Medicines considered critically important for patients to remain available.
EMA remains firm on its recommendation to suspend a number of medicines authorized in the European Union, based on clinical studies carried out at GVK Biosciences in Hyderabad, India. In January 2015, the agency issued a recommendation for approximately 700 medicines to be suspended following concerns about flawed studies found at the CRO’s Hyderabad site.
EMA has re-examined the case upon the request of marketing authorization holders for seven of the medicines concerned. The outcome of the re-examination remains the same, with EMA adopting its original recommendation.
In January, EMA reported that an inspection of GVK’s Hyderabad site by the French medicines agency (ANSM) revealed data manipulations of electrocardiograms (ECGs) in several clinical studies of generic medicines, which appeared to have taken place over a period of at least five years. Concerns were raised over the systematic nature, the extended period of time during which the studies took place, and the number of members of staff involved, which consequently caused doubts on the integrity of the conduct of trials at the site as well as the reliability of data generated.
Following the re-examination, EMA’s Committee for Medicinal Products for Human Use (CHMP) has concluded that the reliability of the clinical studies remains questionable, and therefore, the agency is standing by its earlier recommendation to suspend these medicines, for which no supporting data from other studies were available.
One medicine, however, has been removed from the list of medicines recommended for suspension. Bivolet (nebivolol) 5 mg tablets (marketing authorization holder: Neo Balkanika EOOD) is no longer recommended for suspended, according to EMA. An updated list of medicines for which EMA recommends suspension is available on EMA’s website. For approximatley 300 other pharmaceutical forms and strengths, sufficient supporting data from other sources had been provided; these medicines will therefore remain on the market in the EU.
According the CHMP, there is no evidence of harm or lack of effectiveness linked to the conduct of studies by GVK Biosciences at Hyderabad.
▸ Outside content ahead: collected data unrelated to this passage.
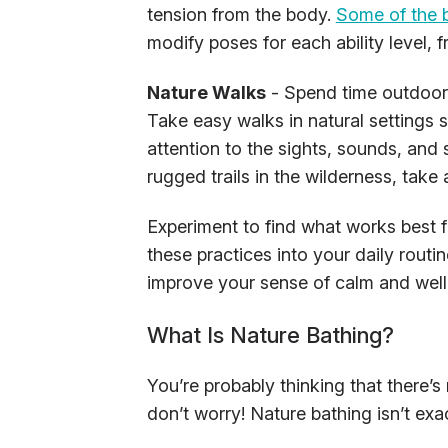
tension from the body.
Some of the 
modify poses for each ability level,
Nature Walks
- Spend time outdoors
Take easy walks in natural settings 
attention to the sights, sounds, and 
rugged trails in the wilderness, take a
Experiment to find what works best fo
these practices into your daily rout
improve your sense of calm and well
What Is Nature Bathing?
You’re probably thinking that there’s
don’t worry! Nature bathing isn’t exac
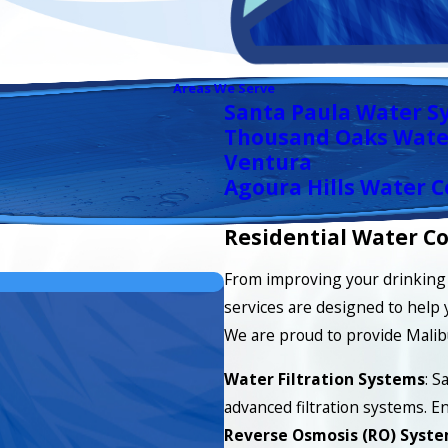
Areas We Serve
Santa Paula Water S
Thousand Oaks Wate
Ventura
Agoura Hills Water C
Residential Water Co
From improving your drinking 
services are designed to help 
We are proud to provide Malib
Water Filtration Systems
: S
advanced filtration systems. En
Reverse Osmosis (RO) Syst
EMA says that some critically important medicines may remain on the market in some countries if alternatives cannot meet patients’ needs. The national authorities of EU member states will decide on whether or not a medicine is considered critical, depending on the situation in their country. For medicines that are considered critical, companies are given 12 months to submit additional data.
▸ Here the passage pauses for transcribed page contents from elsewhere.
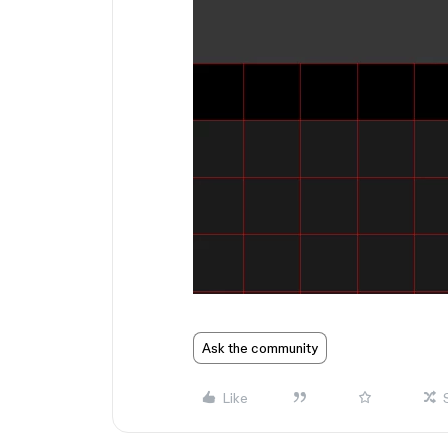
Ask the community
Like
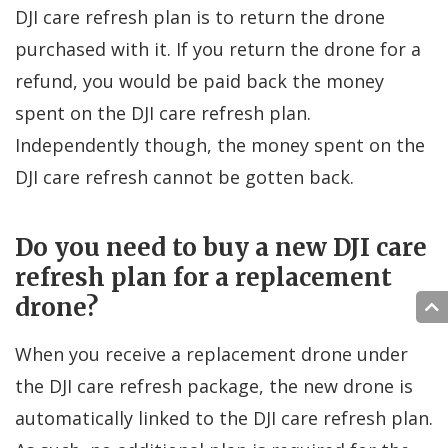
DJI care refresh plan is to return the drone
purchased with it. If you return the drone for a
refund, you would be paid back the money
spent on the DJI care refresh plan.
Independently though, the money spent on the
DJI care refresh cannot be gotten back.
Do you need to buy a new DJI care
refresh plan for a replacement
drone?
When you receive a replacement drone under
the DJI care refresh package, the new drone is
automatically linked to the DJI care refresh plan.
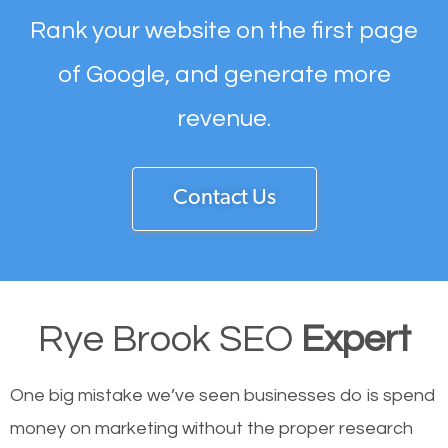
Rank your website on the first page
of Google, and generate more
revenue.
Contact Us
Rye Brook SEO
Expert
One big mistake we’ve seen businesses do is spend
money on marketing without the proper research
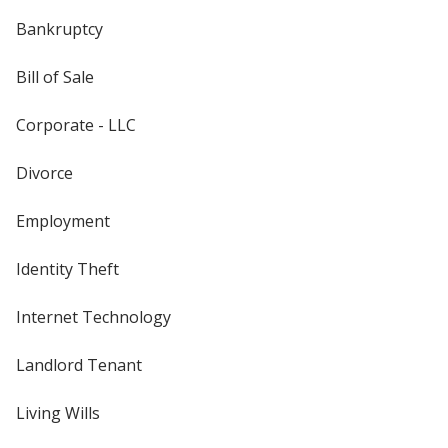
Bankruptcy
Bill of Sale
Corporate - LLC
Divorce
Employment
Identity Theft
Internet Technology
Landlord Tenant
Living Wills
EMA and national authorities work closely with international partners to ensure that studies underpinning marketing authorizations in the EU are carried out to the highest standards and that the companies involved comply fully with all aspects of good clinical practice. The CHMP’s recommendation will now be sent to the European Commission for a legally binding decision. This decision will apply to all member states irrespective of whether or not they have taken interim measures to suspend medicines.